Combining big models with physics simulations and human domain knowledge in iterative loops will unlock problem-solving abilities on par with human consultants, Englot projects. But the hype outpacing methodical technical refinement risks disillusionment, funding lapses or misguided constraints that shackle progress.

The key resides in deliberate collaboration between researchers, developers and policymakers balancing innovation with responsible stewardship. Rather than rushing sales before solutions fully mature, using market forces judiciously to incentivize incremental advances presents a more prudent path.

If focuses stray too far toward profitability, undue pressure threatens the patient nurturing of beneficial capabilities. But considered commercial inputs can also lend competitive sparks accelerating realization of AI’s promise. Finding the right equilibrium remains key to smooth tech transfers benefiting society.

While AI safety remains crucial, experts believe appropriate collaboration will responsibly accelerate discoveries where robotics intersects with generative models. Within five years, Dr. Brendan Englot expects dramatic gains in design and decision-making augmenting human capacities. Yet translating digital breakthroughs into safe embodied systems lags - presenting obstacles requiring methodical navigation.

Englot notes copilot coding tools currently assist engineers in software tasks. Soon 3D printers may leverage AI to swiftly model prototype parts. But risk assessments must precede full integration with powerful actuators and autonomy. Generative risks today center on data; realized harms require additional buffers.

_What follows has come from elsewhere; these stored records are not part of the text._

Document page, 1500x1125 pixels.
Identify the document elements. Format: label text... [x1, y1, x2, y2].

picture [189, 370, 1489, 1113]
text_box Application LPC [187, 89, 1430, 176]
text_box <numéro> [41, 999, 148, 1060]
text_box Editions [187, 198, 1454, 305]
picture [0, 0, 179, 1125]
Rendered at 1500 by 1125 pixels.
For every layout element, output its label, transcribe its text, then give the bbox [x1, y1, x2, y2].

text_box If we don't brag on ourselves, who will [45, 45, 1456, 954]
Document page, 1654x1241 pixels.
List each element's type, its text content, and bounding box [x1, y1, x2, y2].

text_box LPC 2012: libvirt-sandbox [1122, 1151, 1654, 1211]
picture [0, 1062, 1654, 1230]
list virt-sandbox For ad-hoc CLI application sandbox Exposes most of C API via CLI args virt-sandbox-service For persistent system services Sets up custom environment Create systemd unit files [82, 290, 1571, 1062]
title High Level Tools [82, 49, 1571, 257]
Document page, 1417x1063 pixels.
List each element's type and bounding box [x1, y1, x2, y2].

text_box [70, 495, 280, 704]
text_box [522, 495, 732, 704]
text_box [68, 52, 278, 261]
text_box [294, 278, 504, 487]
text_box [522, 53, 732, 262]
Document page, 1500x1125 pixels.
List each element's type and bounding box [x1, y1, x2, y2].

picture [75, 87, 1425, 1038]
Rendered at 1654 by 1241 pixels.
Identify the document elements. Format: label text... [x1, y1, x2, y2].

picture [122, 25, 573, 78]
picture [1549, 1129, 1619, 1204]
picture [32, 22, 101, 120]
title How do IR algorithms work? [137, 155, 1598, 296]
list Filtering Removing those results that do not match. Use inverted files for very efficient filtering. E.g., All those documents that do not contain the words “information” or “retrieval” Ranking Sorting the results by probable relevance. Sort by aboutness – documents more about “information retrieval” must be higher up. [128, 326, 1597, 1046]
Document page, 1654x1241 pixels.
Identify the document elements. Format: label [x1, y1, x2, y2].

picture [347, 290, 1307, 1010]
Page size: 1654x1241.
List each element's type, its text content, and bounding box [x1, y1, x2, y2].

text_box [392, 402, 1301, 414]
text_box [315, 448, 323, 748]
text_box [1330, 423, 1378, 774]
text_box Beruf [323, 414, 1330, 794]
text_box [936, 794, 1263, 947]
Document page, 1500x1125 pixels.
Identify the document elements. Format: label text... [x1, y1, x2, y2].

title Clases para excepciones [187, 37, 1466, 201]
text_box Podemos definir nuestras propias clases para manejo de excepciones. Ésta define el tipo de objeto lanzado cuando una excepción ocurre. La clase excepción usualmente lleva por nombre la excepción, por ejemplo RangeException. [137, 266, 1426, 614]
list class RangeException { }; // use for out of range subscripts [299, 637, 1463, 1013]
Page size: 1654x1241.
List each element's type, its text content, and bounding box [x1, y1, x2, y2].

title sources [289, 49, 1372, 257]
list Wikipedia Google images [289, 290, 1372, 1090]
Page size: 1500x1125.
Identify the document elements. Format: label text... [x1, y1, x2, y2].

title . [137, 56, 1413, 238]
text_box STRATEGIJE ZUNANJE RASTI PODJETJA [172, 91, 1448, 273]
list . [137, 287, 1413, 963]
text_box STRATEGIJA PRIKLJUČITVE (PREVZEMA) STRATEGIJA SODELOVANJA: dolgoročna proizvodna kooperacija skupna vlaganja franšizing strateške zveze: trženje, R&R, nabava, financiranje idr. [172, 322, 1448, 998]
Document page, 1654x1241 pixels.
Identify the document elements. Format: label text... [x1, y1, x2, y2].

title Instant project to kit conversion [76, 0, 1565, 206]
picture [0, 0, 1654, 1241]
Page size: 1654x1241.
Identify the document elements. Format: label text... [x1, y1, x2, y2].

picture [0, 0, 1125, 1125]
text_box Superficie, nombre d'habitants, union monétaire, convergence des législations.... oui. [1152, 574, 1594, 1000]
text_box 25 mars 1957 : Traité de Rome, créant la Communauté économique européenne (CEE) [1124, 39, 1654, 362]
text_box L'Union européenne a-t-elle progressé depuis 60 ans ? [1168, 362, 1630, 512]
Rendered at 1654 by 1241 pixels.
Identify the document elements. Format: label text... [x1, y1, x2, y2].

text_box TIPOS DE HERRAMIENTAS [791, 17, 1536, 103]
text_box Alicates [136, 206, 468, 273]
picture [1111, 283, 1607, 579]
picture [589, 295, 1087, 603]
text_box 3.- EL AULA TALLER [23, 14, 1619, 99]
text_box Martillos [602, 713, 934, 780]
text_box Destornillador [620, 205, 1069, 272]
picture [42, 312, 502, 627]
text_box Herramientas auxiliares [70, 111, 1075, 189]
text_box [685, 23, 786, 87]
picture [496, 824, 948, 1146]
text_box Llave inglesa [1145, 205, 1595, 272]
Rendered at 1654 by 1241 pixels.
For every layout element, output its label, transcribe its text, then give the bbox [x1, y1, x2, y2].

Nevertheless, Englot stays bullish on robotics benefiting from scaled general models. Various efforts replicate mobility successes of pioneers like Boston Dynamics by optimizing dynamics through simulation. Testing rigor then ensures safety standards keep pace with functionality improvements.

DARPA's subterranean robot challenge stretched platform versatility, hinting at potential. Stevens Institute also conducts marine energy research needing reliable seafloor manipulation. The building blocks are demonstrating uncanny resilience.

With sight, sound and touch rapidly advancing, AI looks poised to unlock intuitive environments allowing fluid human-robot collaboration. But developers must thoughtfully assess hazards in leveraging still-unproven technologies for mission-critical realms.

By proactively aligning innovators, academics and regulators around sensible constraints anticipating adverse use, progress can quicken transparently and cooperatively. With care and creativity, a golden age synthesizing artificial and natural intelligence may bloom responsibly - elevating society toward aspirational goals through diligent co-creation.